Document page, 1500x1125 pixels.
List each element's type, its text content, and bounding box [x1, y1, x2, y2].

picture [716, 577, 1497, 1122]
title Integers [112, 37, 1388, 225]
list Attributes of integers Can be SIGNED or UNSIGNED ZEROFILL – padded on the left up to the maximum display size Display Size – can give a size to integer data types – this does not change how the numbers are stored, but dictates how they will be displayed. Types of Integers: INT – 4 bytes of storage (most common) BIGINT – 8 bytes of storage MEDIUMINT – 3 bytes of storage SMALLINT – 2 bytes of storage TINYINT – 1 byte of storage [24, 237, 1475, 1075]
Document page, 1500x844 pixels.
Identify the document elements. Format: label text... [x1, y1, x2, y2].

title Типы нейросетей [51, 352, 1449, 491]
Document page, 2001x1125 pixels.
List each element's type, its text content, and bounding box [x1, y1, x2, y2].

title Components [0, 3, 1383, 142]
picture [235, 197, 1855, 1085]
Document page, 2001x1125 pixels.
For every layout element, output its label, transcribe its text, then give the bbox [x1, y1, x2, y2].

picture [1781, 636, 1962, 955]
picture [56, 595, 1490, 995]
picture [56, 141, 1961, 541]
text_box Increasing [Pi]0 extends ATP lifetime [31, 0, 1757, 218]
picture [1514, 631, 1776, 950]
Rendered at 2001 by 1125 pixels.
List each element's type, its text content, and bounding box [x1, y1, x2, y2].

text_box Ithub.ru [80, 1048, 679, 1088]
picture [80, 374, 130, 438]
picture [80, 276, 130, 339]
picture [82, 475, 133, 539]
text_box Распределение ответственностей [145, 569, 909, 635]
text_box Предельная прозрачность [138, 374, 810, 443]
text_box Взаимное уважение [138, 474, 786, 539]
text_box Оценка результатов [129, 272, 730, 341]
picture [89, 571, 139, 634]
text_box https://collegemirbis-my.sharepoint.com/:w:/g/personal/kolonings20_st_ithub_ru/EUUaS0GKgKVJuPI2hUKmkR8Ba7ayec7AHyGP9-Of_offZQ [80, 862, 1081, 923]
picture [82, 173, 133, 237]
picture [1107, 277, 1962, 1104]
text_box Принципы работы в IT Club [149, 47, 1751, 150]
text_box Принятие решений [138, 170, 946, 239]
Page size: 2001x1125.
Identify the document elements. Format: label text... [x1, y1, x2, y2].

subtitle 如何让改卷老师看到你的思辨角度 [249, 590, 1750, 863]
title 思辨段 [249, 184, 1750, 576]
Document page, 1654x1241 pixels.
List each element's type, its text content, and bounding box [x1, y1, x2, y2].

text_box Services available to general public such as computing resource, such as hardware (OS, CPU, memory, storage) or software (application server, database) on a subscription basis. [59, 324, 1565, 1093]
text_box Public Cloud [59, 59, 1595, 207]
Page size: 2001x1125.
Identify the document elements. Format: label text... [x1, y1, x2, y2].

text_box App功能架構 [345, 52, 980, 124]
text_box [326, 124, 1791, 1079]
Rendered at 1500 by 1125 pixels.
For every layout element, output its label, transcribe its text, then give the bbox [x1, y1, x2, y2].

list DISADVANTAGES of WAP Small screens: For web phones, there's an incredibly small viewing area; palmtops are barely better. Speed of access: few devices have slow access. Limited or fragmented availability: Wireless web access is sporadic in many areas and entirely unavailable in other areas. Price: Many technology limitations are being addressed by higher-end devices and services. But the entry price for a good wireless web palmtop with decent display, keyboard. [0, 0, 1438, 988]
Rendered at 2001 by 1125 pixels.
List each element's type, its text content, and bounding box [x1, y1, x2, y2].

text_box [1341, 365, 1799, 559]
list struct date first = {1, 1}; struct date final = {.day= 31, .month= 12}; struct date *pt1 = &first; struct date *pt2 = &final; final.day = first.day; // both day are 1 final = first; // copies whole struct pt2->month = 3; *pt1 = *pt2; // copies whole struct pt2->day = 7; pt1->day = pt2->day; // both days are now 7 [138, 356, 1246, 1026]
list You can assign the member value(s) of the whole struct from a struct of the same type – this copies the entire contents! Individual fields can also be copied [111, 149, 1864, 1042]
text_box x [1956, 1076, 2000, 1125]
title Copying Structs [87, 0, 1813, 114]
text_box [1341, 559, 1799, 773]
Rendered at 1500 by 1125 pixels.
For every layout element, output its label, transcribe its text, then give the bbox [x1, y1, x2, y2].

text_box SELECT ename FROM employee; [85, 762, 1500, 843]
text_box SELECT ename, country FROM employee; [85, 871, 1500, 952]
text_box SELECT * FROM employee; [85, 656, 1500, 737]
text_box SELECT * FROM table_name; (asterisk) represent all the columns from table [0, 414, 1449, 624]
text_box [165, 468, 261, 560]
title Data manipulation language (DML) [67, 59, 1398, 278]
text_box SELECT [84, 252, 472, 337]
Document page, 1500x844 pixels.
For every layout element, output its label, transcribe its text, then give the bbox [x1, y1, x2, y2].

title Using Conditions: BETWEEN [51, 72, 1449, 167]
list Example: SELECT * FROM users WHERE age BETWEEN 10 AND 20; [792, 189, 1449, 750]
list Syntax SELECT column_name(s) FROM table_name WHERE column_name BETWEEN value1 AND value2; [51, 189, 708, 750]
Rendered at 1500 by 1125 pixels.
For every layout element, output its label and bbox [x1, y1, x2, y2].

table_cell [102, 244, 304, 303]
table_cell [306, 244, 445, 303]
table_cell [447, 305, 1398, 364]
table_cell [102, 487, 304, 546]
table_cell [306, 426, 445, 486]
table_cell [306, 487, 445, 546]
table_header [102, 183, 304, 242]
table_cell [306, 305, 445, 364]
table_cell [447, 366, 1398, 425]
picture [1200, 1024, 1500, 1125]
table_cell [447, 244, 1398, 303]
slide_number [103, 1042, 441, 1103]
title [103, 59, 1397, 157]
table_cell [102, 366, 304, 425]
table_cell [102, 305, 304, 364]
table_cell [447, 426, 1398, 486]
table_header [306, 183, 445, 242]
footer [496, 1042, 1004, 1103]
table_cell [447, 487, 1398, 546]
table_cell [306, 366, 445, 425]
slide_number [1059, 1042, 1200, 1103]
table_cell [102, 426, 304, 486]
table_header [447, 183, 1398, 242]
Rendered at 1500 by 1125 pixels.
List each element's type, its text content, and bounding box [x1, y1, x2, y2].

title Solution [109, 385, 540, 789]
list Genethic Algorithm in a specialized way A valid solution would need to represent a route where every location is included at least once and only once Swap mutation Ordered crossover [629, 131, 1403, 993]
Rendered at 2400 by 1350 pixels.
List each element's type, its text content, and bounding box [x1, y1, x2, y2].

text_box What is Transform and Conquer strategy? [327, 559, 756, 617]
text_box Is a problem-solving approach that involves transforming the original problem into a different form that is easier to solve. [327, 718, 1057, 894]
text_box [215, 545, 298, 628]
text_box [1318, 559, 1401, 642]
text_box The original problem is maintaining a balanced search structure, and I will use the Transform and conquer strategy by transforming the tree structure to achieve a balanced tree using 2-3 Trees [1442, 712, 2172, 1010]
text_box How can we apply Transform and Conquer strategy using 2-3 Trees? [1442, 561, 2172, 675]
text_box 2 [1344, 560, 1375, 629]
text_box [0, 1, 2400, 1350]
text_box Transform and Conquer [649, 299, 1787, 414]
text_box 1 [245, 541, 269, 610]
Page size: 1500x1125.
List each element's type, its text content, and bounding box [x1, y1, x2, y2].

• • • • •

*Task to complete:* Repeat the data in full. Nothing may be dropped or altered.

*Written response:*
Document page, 1500x1125 pixels.
List each element's type, its text content, and bounding box [x1, y1, x2, y2].

picture [716, 577, 1497, 1122]
title Integers [112, 37, 1388, 225]
list Attributes of integers Can be SIGNED or UNSIGNED ZEROFILL – padded on the left up to the maximum display size Display Size – can give a size to integer data types – this does not change how the numbers are stored, but dictates how they will be displayed. Types of Integers: INT – 4 bytes of storage (most common) BIGINT – 8 bytes of storage MEDIUMINT – 3 bytes of storage SMALLINT – 2 bytes of storage TINYINT – 1 byte of storage [24, 237, 1475, 1075]
Document page, 1500x844 pixels.
Identify the document elements. Format: label text... [x1, y1, x2, y2].

title Типы нейросетей [51, 352, 1449, 491]
Document page, 2001x1125 pixels.
List each element's type, its text content, and bounding box [x1, y1, x2, y2].

title Components [0, 3, 1383, 142]
picture [235, 197, 1855, 1085]
Document page, 2001x1125 pixels.
For every layout element, output its label, transcribe its text, then give the bbox [x1, y1, x2, y2].

picture [1781, 636, 1962, 955]
picture [56, 595, 1490, 995]
picture [56, 141, 1961, 541]
text_box Increasing [Pi]0 extends ATP lifetime [31, 0, 1757, 218]
picture [1514, 631, 1776, 950]
Rendered at 2001 by 1125 pixels.
List each element's type, its text content, and bounding box [x1, y1, x2, y2].

text_box Ithub.ru [80, 1048, 679, 1088]
picture [80, 374, 130, 438]
picture [80, 276, 130, 339]
picture [82, 475, 133, 539]
text_box Распределение ответственностей [145, 569, 909, 635]
text_box Предельная прозрачность [138, 374, 810, 443]
text_box Взаимное уважение [138, 474, 786, 539]
text_box Оценка результатов [129, 272, 730, 341]
picture [89, 571, 139, 634]
text_box https://collegemirbis-my.sharepoint.com/:w:/g/personal/kolonings20_st_ithub_ru/EUUaS0GKgKVJuPI2hUKmkR8Ba7ayec7AHyGP9-Of_offZQ [80, 862, 1081, 923]
picture [82, 173, 133, 237]
picture [1107, 277, 1962, 1104]
text_box Принципы работы в IT Club [149, 47, 1751, 150]
text_box Принятие решений [138, 170, 946, 239]
Page size: 2001x1125.
Identify the document elements. Format: label text... [x1, y1, x2, y2].

subtitle 如何让改卷老师看到你的思辨角度 [249, 590, 1750, 863]
title 思辨段 [249, 184, 1750, 576]
Document page, 1654x1241 pixels.
List each element's type, its text content, and bounding box [x1, y1, x2, y2].

text_box Services available to general public such as computing resource, such as hardware (OS, CPU, memory, storage) or software (application server, database) on a subscription basis. [59, 324, 1565, 1093]
text_box Public Cloud [59, 59, 1595, 207]
Page size: 2001x1125.
Identify the document elements. Format: label text... [x1, y1, x2, y2].

text_box App功能架構 [345, 52, 980, 124]
text_box [326, 124, 1791, 1079]
Rendered at 1500 by 1125 pixels.
For every layout element, output its label, transcribe its text, then give the bbox [x1, y1, x2, y2].

list DISADVANTAGES of WAP Small screens: For web phones, there's an incredibly small viewing area; palmtops are barely better. Speed of access: few devices have slow access. Limited or fragmented availability: Wireless web access is sporadic in many areas and entirely unavailable in other areas. Price: Many technology limitations are being addressed by higher-end devices and services. But the entry price for a good wireless web palmtop with decent display, keyboard. [0, 0, 1438, 988]
Rendered at 2001 by 1125 pixels.
List each element's type, its text content, and bounding box [x1, y1, x2, y2].

text_box [1341, 365, 1799, 559]
list struct date first = {1, 1}; struct date final = {.day= 31, .month= 12}; struct date *pt1 = &first; struct date *pt2 = &final; final.day = first.day; // both day are 1 final = first; // copies whole struct pt2->month = 3; *pt1 = *pt2; // copies whole struct pt2->day = 7; pt1->day = pt2->day; // both days are now 7 [138, 356, 1246, 1026]
list You can assign the member value(s) of the whole struct from a struct of the same type – this copies the entire contents! Individual fields can also be copied [111, 149, 1864, 1042]
text_box x [1956, 1076, 2000, 1125]
title Copying Structs [87, 0, 1813, 114]
text_box [1341, 559, 1799, 773]
Rendered at 1500 by 1125 pixels.
For every layout element, output its label, transcribe its text, then give the bbox [x1, y1, x2, y2].

text_box SELECT ename FROM employee; [85, 762, 1500, 843]
text_box SELECT ename, country FROM employee; [85, 871, 1500, 952]
text_box SELECT * FROM employee; [85, 656, 1500, 737]
text_box SELECT * FROM table_name; (asterisk) represent all the columns from table [0, 414, 1449, 624]
text_box [165, 468, 261, 560]
title Data manipulation language (DML) [67, 59, 1398, 278]
text_box SELECT [84, 252, 472, 337]
Document page, 1500x844 pixels.
For every layout element, output its label, transcribe its text, then give the bbox [x1, y1, x2, y2].

title Using Conditions: BETWEEN [51, 72, 1449, 167]
list Example: SELECT * FROM users WHERE age BETWEEN 10 AND 20; [792, 189, 1449, 750]
list Syntax SELECT column_name(s) FROM table_name WHERE column_name BETWEEN value1 AND value2; [51, 189, 708, 750]
Rendered at 1500 by 1125 pixels.
For every layout element, output its label and bbox [x1, y1, x2, y2].

table_cell [102, 244, 304, 303]
table_cell [306, 244, 445, 303]
table_cell [447, 305, 1398, 364]
table_cell [102, 487, 304, 546]
table_cell [306, 426, 445, 486]
table_cell [306, 487, 445, 546]
table_header [102, 183, 304, 242]
table_cell [306, 305, 445, 364]
table_cell [447, 366, 1398, 425]
picture [1200, 1024, 1500, 1125]
table_cell [447, 244, 1398, 303]
slide_number [103, 1042, 441, 1103]
title [103, 59, 1397, 157]
table_cell [102, 366, 304, 425]
table_cell [102, 305, 304, 364]
table_cell [447, 426, 1398, 486]
table_header [306, 183, 445, 242]
footer [496, 1042, 1004, 1103]
table_cell [447, 487, 1398, 546]
table_cell [306, 366, 445, 425]
slide_number [1059, 1042, 1200, 1103]
table_cell [102, 426, 304, 486]
table_header [447, 183, 1398, 242]
Rendered at 1500 by 1125 pixels.
List each element's type, its text content, and bounding box [x1, y1, x2, y2].

title Solution [109, 385, 540, 789]
list Genethic Algorithm in a specialized way A valid solution would need to represent a route where every location is included at least once and only once Swap mutation Ordered crossover [629, 131, 1403, 993]
Rendered at 2400 by 1350 pixels.
List each element's type, its text content, and bounding box [x1, y1, x2, y2].

text_box What is Transform and Conquer strategy? [327, 559, 756, 617]
text_box Is a problem-solving approach that involves transforming the original problem into a different form that is easier to solve. [327, 718, 1057, 894]
text_box [215, 545, 298, 628]
text_box [1318, 559, 1401, 642]
text_box The original problem is maintaining a balanced search structure, and I will use the Transform and conquer strategy by transforming the tree structure to achieve a balanced tree using 2-3 Trees [1442, 712, 2172, 1010]
text_box How can we apply Transform and Conquer strategy using 2-3 Trees? [1442, 561, 2172, 675]
text_box 2 [1344, 560, 1375, 629]
text_box [0, 1, 2400, 1350]
text_box Transform and Conquer [649, 299, 1787, 414]
text_box 1 [245, 541, 269, 610]
Page size: 1500x1125.
List each element's type, its text content, and bounding box [x1, y1, x2, y2].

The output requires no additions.